Ho quasi completamente abolito la lettura dei quotidiani italiani – è pur sempre la mia lingua madre, l’italiano, e la mia cultura pesca soprattutto lì – anche perché è disperante dover costatare come, ogni qual volta si occupino di faccende svizzere, abbiano a cuore di stravolgere i dati della realtà con inesattezze e approsimazioni che alla fine consentono di far tornare “utile” il “caso” a una tesi precotta sulla Svizzera o a una causa promossa dal giornale in questione. Qui parliamo di “salario minimo garantito”, diritto accolto l’altro giorno dalla maggioranza dei votanti ticinesi che ha detto “sì” a un’inziativa popolare (dunque non un referndum, come scrive la stampa italiana) ideata dalla formazione politica dei Verdi.
A quanto ammonterà il salario minimo? Nessuno lo sa, salvo la Repubblica (che parla di 3mila franchi netti al mese), perché il testo dell’iniziativa chiede che l’importo sia diversificato a seconda dei settori economici e anche delle regioni dal Cantone, senza prevedere nessuna cifra. Un vero puzzle che richiederà trattative estenuanti tra sindacati e imprenditori. Per giunta, là dove già esiste un contratto collettivo di lavoro (diffuso in parecchi settori) non si applicherà il salario minimo.

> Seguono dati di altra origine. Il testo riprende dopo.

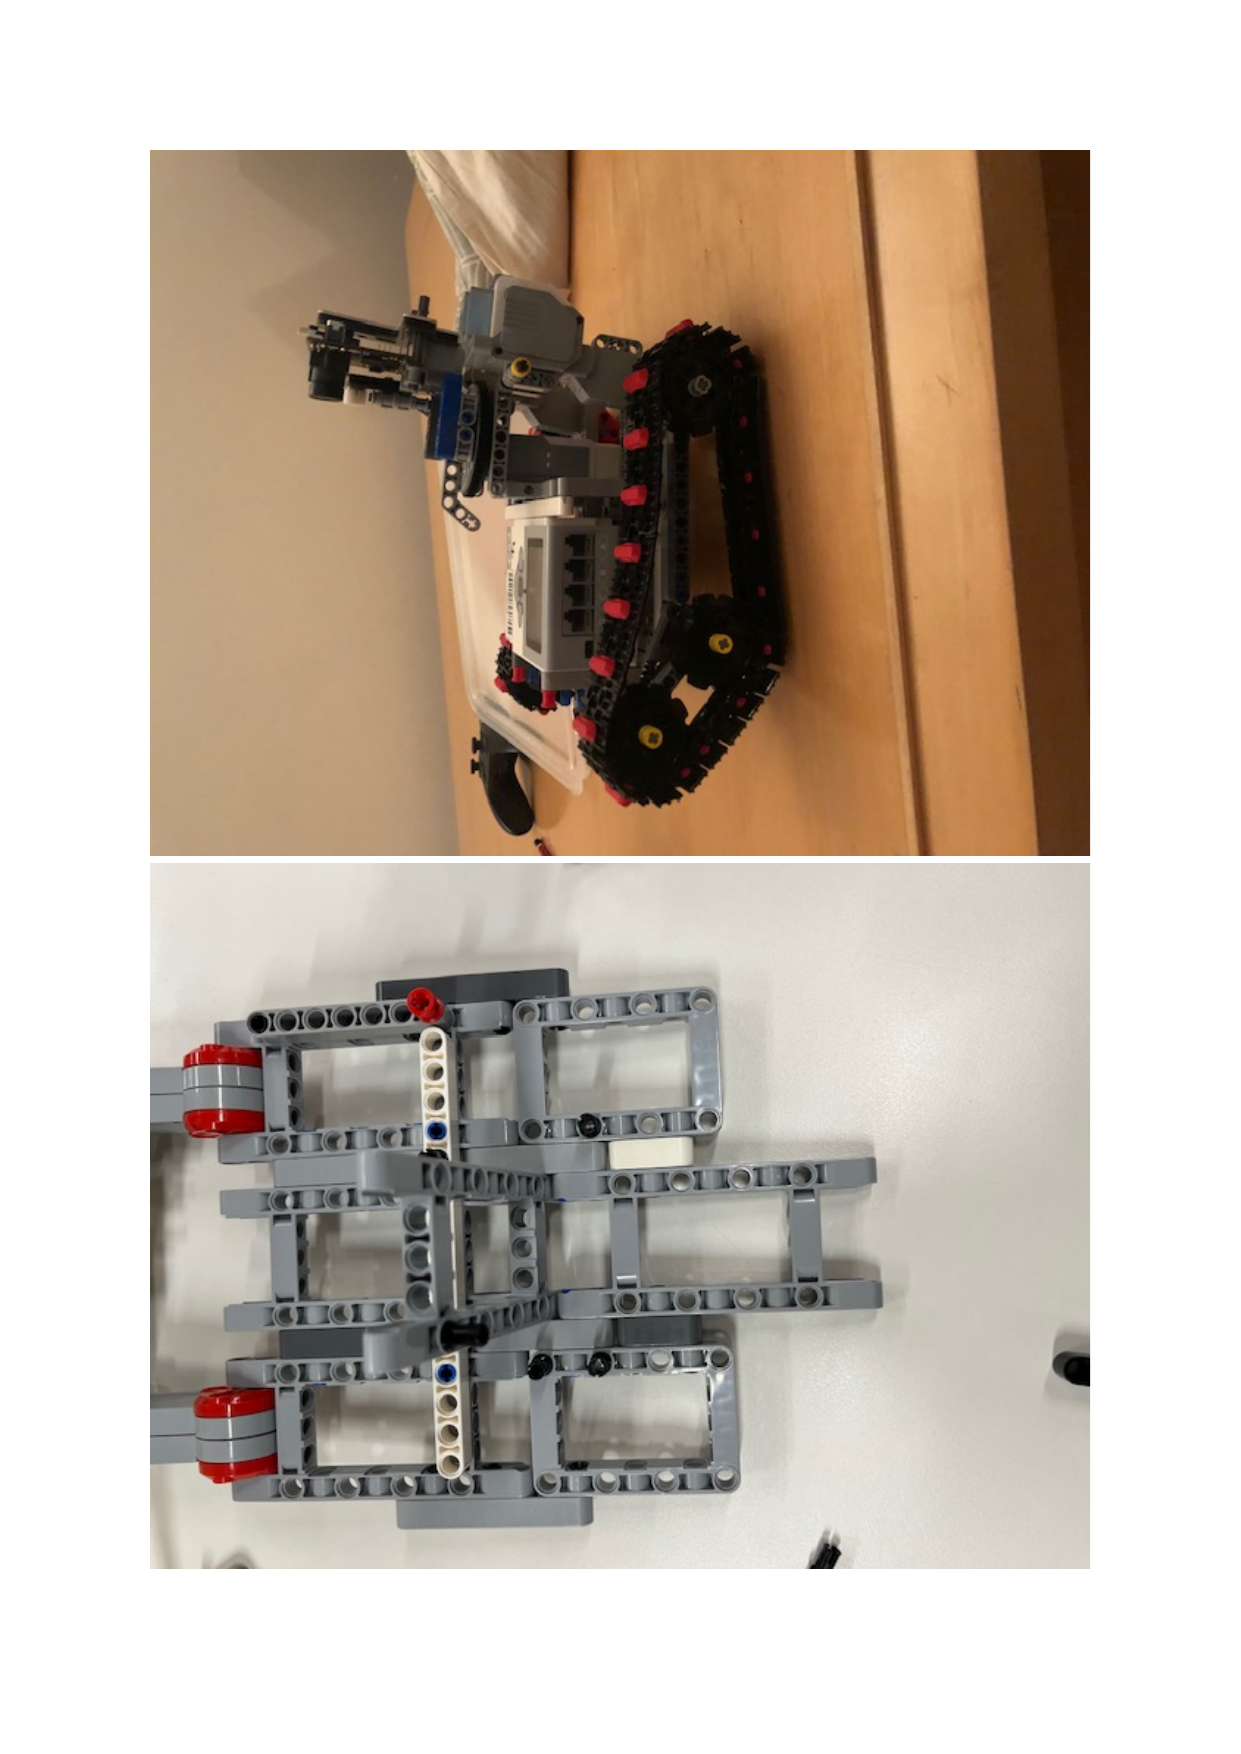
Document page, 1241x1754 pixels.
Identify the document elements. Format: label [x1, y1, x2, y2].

picture [150, 150, 1091, 856]
picture [150, 863, 1091, 1569]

Per avere una legge di applicazione si devono prevedere tempi biblici, come sta accadendo nei due Cantoni svizzeri in cui è stato votato un principio analogo; anzi, tutto potrebbe essere annullato dai tribunali per incostituzionalità della misura. A Neuchâtel, dopo due anni di negoziati, il Parlamento cantonale ha approvato un salario minimo unico di 20 franchi l’ora, ma sono pendenti alcuni ricorsi presso il Tribunale federale, appunto per incostituzionalità (le leggi federali impediscono esplicitamente ai Cantoni di fissare gli importi dei salari… dovranno quindi essere le parti ad accordarsi). Nel Giura si discute e si litiga pure da due anni: tutto ancora vago.
E sì, la Svizzera è un po’ complicata… troppo per il giornalismo italiano. Perché i Verdi hanno raccolto le firme per sottoporre al voto l’inizitiva sul salario minimo? Dicono: per alzare le retribuzioni troppo basse per i residenti e più che laute per i frontalieri italiani.
In realtà, l’argomento è stato ribaltato dagli oppositori: il possibile aumento – sostengono – favorirebbe una vasta fascia di lavoratori frontalieri già impiegati in Ticino, ma sarebbe troppo magro per invogliare i residenti a concorrere per quei posti di lavoro. Ce n’è abbastanza per concludere che molto probabilmente questa votazione è stata un esercizio inutile di democrazia semidiretta.